On my desk at the moment is a cherished copy of "The Polaroid Book: Selections from the Polaroid Collections of Photography", published by Taschen. This book is a delightful ode to a fantastic art medium that is, unfortunately, fading out.
The immediacy and intimacy of Polaroid photography simply cannot be replicated by digital photography. Sure, you can pick up a digital camera and point and shoot all you like, but you won't have a completed, printed image sliding gracefully out of the camera and developing before your eyes. You will also not get the opportunity to dismember the image during its development and experiment with such delights as transfer printing.
Don't get me wrong, digital photography definitely has its merits and its vast possibilities - I'm a fanatic and practitioner myself. However, there is no other photographic medium that can possibly compare with the inimitable Polaroid - and it is sad to see it slowly diminish and disappear from the shelves.

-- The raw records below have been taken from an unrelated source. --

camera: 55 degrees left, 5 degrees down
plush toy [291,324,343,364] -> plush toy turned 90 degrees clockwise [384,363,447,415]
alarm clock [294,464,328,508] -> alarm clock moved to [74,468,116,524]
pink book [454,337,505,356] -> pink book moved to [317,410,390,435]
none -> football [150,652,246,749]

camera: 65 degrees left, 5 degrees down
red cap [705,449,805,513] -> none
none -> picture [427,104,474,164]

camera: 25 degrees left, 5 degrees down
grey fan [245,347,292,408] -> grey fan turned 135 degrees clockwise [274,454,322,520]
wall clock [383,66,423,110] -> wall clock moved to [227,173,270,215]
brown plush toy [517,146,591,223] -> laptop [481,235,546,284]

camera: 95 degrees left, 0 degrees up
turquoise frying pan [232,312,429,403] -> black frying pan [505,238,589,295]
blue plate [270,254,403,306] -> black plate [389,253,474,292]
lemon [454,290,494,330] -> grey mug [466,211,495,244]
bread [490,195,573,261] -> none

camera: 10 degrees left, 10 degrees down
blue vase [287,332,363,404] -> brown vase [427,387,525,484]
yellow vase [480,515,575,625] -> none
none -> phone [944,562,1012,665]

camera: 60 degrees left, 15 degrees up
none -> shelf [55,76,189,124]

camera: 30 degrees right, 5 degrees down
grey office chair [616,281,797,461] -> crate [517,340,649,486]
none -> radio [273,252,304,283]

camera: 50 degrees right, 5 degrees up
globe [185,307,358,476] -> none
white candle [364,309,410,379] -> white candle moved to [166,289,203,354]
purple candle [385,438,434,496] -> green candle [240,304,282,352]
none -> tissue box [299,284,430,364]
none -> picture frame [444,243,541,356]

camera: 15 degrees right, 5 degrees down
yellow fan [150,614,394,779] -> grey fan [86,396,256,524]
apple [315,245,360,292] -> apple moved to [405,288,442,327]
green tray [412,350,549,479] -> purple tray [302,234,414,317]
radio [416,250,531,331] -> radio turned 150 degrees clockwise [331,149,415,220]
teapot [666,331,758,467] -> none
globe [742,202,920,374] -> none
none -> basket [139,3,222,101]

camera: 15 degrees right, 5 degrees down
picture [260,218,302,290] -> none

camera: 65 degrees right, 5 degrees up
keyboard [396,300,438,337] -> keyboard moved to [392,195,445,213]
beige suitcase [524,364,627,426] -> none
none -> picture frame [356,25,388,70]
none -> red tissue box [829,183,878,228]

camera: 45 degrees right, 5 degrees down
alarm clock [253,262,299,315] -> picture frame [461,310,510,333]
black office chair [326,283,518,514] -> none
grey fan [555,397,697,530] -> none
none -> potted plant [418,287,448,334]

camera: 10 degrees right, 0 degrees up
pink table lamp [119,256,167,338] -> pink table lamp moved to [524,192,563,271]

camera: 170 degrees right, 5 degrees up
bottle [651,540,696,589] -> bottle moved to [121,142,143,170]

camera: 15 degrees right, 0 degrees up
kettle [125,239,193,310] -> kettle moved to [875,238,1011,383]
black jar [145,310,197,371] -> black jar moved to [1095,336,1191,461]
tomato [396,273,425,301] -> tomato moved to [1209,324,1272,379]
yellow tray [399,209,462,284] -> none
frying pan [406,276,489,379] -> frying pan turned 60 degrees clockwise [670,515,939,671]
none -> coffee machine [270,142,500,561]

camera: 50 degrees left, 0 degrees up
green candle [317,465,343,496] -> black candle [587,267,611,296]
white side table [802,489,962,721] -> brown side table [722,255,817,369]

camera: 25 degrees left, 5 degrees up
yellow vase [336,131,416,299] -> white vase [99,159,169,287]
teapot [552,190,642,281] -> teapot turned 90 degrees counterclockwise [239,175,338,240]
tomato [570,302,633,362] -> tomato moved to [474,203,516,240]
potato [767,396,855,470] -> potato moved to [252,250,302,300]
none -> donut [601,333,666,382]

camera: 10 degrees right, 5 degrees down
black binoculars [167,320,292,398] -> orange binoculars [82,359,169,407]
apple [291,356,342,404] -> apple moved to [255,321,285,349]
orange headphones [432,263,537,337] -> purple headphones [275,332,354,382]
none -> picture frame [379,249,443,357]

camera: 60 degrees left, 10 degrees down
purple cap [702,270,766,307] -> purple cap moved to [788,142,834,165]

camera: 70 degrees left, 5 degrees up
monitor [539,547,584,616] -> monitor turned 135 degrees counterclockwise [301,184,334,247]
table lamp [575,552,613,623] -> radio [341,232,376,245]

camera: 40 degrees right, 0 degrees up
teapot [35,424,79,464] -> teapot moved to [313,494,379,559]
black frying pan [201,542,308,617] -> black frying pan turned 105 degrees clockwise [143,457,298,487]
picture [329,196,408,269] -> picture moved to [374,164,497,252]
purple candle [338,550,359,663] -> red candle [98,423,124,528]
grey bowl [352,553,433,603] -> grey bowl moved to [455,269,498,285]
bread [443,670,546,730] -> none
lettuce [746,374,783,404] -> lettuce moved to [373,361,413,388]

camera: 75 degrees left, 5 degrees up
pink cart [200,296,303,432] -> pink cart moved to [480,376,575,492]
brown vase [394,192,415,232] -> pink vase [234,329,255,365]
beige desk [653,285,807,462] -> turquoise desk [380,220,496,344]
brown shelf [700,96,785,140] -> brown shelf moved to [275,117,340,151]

The Polaroid Book is, in my opinion, a most fitting tribute to the Polaroid technology. Edited by Steve Crist, and with an introductory essay by Barbara Hitchcock (Director of The Polaroid Collections and written in September 2004), the book includes 254 images and a brief overview of some of the more significant cameras sold by the company.
One of the downsides of this book, like all great photographic books, is that you are left feeling somewhat let down by the fact that it is not the original works that you are looking at. The temptation to pick the image up off the page, feel it and hold it is, in my case, quite overwhelming. It is difficult not to have your browsing completely arrested by images like Joyce Tennyson's "Suzanne in Chair", Danilo Sartoni's "Landscape", Rien Bazen's almost Rothko-esque "(Blue Chair)", Bill Burke's "Family, Kermit, W. Va." - in fact there are too many to list here, but you get the point.
The book also contains images by Andy Warhol, Robert Mapplethorpe, Ansel Adams, Harry Callahan, Paul Caponigro,David Hockney and Helmut Newton, to name but a few. Of particular interest to the book's Australian audience is "Sisters 1" by Mark Power, an image made in 1970. Is it because that photo was not taken by Bill Henson that the book has not attracted the ire of that country's wowser's?
All in all, a great reason to turn off the TV, get comfortable, and immerse yourself in the pleasures of a disappearing art medium. Maybe, hopefully, books like The Polaroid Book will trigger our collective consciences into doing what needs to be done to make this medium the giant it once was. After all, compared to the opportunities available to digital photographers, the Polaroid is quite limiting. However, isn't it limitation that is the mother of creativity? This book argues a convincing "YES". Thankfully, it has been reprinted by Taschen and is currently available at a very reasonable price. Do yourself a favour and add it to your collection today.